Material for the task:
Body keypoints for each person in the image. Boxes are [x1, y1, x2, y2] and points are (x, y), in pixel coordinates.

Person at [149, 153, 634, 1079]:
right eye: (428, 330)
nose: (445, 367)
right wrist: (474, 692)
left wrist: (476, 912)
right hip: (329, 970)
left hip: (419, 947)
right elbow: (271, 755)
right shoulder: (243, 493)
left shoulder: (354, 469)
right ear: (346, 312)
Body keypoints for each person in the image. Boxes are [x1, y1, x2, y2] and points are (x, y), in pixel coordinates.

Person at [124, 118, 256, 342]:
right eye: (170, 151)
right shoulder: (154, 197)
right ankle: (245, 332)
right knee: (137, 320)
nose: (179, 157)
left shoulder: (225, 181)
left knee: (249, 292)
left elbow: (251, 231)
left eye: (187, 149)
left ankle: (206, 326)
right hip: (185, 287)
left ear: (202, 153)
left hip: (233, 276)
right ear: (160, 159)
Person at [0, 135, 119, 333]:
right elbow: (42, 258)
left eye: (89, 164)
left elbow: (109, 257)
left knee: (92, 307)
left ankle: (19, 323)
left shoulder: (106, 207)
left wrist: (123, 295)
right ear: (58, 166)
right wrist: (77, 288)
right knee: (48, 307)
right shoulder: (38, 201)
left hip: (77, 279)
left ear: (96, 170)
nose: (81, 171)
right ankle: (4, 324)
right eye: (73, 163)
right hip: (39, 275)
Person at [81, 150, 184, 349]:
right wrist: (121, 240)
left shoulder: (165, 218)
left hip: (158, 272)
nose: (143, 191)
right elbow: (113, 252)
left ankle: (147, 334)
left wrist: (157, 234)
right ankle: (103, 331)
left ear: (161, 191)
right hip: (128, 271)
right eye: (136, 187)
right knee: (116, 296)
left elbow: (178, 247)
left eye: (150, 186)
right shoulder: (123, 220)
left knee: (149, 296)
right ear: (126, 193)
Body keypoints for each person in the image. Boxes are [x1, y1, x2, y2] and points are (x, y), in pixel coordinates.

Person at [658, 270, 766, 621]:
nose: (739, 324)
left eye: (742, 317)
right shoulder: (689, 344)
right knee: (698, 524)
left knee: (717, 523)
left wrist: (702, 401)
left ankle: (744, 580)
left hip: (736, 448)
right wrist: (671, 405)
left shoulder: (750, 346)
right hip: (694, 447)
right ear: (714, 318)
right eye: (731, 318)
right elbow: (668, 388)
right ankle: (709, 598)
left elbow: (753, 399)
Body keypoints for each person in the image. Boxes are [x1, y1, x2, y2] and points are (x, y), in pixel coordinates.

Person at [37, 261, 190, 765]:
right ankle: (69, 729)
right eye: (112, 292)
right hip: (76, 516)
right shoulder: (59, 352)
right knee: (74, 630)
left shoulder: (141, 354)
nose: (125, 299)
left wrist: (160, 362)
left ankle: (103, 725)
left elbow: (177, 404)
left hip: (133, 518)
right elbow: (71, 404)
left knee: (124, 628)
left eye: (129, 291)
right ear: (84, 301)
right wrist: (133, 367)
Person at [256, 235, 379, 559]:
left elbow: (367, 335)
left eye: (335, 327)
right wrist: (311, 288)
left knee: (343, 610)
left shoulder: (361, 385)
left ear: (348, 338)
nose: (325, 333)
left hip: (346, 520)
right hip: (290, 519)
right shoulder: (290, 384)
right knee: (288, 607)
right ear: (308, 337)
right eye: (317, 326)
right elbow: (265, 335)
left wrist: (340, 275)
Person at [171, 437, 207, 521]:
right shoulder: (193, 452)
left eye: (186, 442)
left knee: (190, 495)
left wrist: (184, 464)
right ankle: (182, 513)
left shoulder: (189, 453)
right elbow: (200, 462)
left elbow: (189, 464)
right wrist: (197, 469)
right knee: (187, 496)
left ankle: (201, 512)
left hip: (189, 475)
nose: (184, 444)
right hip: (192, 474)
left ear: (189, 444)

Directions for this task: Transcribe the entries exactly.

Written solution:
Body keypoints for each person in the image. Boxes are [x1, y1, x2, y2] and points are (x, y), in pixel coordinates.

Person at [149, 153, 634, 1079]:
right eye: (428, 330)
nose: (445, 367)
right wrist: (474, 692)
left wrist: (476, 912)
right hip: (329, 970)
left hip: (419, 947)
right elbow: (271, 755)
right shoulder: (243, 493)
left shoulder: (354, 469)
right ear: (346, 312)
Body keypoints for each person in the image. Boxes are [x1, y1, x2, y2] and points are (x, y), in pixel coordinates.

Person at [124, 118, 256, 342]:
right eye: (170, 151)
right shoulder: (154, 197)
right ankle: (245, 332)
right knee: (137, 320)
nose: (179, 157)
left shoulder: (225, 181)
left knee: (249, 292)
left elbow: (251, 231)
left eye: (187, 149)
left ankle: (206, 326)
right hip: (185, 287)
left ear: (202, 153)
left hip: (233, 276)
right ear: (160, 159)
Person at [0, 135, 119, 333]:
right elbow: (42, 258)
left eye: (89, 164)
left elbow: (109, 257)
left knee: (92, 307)
left ankle: (19, 323)
left shoulder: (106, 207)
left wrist: (123, 295)
right ear: (58, 166)
right wrist: (77, 288)
right knee: (48, 307)
right shoulder: (38, 201)
left hip: (77, 279)
left ear: (96, 170)
nose: (81, 171)
right ankle: (4, 324)
right eye: (73, 163)
right hip: (39, 275)
Person at [81, 150, 184, 349]:
right wrist: (121, 240)
left shoulder: (165, 218)
left hip: (158, 272)
nose: (143, 191)
right elbow: (113, 252)
left ankle: (147, 334)
left wrist: (157, 234)
right ankle: (103, 331)
left ear: (161, 191)
right hip: (128, 271)
right eye: (136, 187)
right knee: (116, 296)
left elbow: (178, 247)
left eye: (150, 186)
right shoulder: (123, 220)
left knee: (149, 296)
right ear: (126, 193)
Body keypoints for each person in the image. Boxes are [x1, y1, x2, y2] and points are (x, y), in pixel coordinates.

Person at [658, 270, 766, 621]:
nose: (739, 324)
left eye: (742, 317)
right shoulder: (689, 344)
right knee: (698, 524)
left knee: (717, 523)
left wrist: (702, 401)
left ankle: (744, 580)
left hip: (736, 448)
right wrist: (671, 405)
left shoulder: (750, 346)
right hip: (694, 447)
right ear: (714, 318)
right eye: (731, 318)
right elbow: (668, 388)
right ankle: (709, 598)
left elbow: (753, 399)
Body keypoints for each person in the image. Boxes are [x1, y1, x2, y2] and points are (x, y), in pixel coordinates.

Person at [37, 261, 190, 765]:
right ankle: (69, 729)
right eye: (112, 292)
right hip: (76, 516)
right shoulder: (59, 352)
right knee: (74, 630)
left shoulder: (141, 354)
nose: (125, 299)
left wrist: (160, 362)
left ankle: (103, 725)
left elbow: (177, 404)
left hip: (133, 518)
right elbow: (71, 404)
left knee: (124, 628)
left eye: (129, 291)
right ear: (84, 301)
right wrist: (133, 367)
Person at [256, 235, 379, 559]:
left elbow: (367, 335)
left eye: (335, 327)
right wrist: (311, 288)
left knee: (343, 610)
left shoulder: (361, 385)
left ear: (348, 338)
nose: (325, 333)
left hip: (346, 520)
right hip: (290, 519)
right shoulder: (290, 384)
right knee: (288, 607)
right ear: (308, 337)
right eye: (317, 326)
right elbow: (265, 335)
left wrist: (340, 275)
Person at [171, 437, 207, 521]:
right shoulder: (193, 452)
left eye: (186, 442)
left knee: (190, 495)
left wrist: (184, 464)
right ankle: (182, 513)
left shoulder: (189, 453)
right elbow: (200, 462)
left elbow: (189, 464)
right wrist: (197, 469)
right knee: (187, 496)
left ankle: (201, 512)
left hip: (189, 475)
nose: (184, 444)
right hip: (192, 474)
left ear: (189, 444)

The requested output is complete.